§ Problem details
Lines that include the string "Lewiston" are the ones to copy from the entries below.

§ Information supplied

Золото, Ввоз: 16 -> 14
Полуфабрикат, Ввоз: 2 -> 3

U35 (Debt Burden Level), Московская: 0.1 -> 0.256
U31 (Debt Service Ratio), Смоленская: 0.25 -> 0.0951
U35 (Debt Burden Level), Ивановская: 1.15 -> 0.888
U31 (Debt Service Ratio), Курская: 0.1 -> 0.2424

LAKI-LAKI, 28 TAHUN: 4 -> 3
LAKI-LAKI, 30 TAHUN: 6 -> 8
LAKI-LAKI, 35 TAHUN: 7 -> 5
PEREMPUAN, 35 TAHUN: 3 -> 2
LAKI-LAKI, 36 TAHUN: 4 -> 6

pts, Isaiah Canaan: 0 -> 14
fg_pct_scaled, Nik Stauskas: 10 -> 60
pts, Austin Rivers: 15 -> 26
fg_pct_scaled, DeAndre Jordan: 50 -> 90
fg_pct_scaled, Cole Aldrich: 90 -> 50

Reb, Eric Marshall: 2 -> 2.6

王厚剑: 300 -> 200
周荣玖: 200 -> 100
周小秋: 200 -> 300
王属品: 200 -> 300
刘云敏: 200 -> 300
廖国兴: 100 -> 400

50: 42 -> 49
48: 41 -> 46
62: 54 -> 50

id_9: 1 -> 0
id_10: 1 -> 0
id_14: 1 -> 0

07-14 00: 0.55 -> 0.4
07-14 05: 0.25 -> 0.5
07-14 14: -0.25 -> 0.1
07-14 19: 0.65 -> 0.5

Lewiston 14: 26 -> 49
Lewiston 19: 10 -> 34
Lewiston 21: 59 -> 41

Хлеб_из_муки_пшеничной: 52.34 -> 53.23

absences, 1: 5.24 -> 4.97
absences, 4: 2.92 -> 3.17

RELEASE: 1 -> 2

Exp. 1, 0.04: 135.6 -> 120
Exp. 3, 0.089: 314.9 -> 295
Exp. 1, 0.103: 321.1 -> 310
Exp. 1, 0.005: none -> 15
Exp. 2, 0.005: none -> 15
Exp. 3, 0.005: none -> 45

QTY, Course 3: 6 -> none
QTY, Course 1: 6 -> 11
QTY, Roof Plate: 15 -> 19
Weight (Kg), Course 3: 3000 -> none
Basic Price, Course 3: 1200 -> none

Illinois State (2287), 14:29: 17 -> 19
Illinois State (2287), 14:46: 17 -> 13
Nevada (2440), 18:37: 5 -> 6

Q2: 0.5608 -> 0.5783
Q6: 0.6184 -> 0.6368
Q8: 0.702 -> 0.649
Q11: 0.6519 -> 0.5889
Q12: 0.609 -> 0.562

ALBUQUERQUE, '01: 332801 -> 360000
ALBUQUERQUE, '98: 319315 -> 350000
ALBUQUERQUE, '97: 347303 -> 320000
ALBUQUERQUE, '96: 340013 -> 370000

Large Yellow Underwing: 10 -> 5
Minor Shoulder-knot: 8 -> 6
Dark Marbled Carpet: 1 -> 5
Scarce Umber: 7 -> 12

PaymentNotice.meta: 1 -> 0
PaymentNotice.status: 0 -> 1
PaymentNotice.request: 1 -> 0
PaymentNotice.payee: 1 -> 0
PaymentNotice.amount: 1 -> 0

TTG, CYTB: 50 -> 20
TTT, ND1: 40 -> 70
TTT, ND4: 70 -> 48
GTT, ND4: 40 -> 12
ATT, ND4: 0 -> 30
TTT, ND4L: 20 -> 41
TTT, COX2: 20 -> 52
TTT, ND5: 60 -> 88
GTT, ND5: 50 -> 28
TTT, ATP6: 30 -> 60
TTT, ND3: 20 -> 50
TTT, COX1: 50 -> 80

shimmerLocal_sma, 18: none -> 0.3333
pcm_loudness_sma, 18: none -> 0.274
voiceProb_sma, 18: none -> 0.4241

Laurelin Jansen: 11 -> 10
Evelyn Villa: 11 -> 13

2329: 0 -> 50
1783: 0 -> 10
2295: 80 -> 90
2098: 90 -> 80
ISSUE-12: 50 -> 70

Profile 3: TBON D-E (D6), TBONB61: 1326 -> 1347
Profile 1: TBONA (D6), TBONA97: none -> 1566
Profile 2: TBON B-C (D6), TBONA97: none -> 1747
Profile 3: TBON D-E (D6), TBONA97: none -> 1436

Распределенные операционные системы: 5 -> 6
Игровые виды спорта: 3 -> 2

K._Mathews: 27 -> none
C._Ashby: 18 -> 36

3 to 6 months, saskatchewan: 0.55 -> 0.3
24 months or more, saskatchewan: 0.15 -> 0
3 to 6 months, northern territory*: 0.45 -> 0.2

§ Task response
Lewiston 14: 26 -> 49
Lewiston 19: 10 -> 34
Lewiston 21: 59 -> 41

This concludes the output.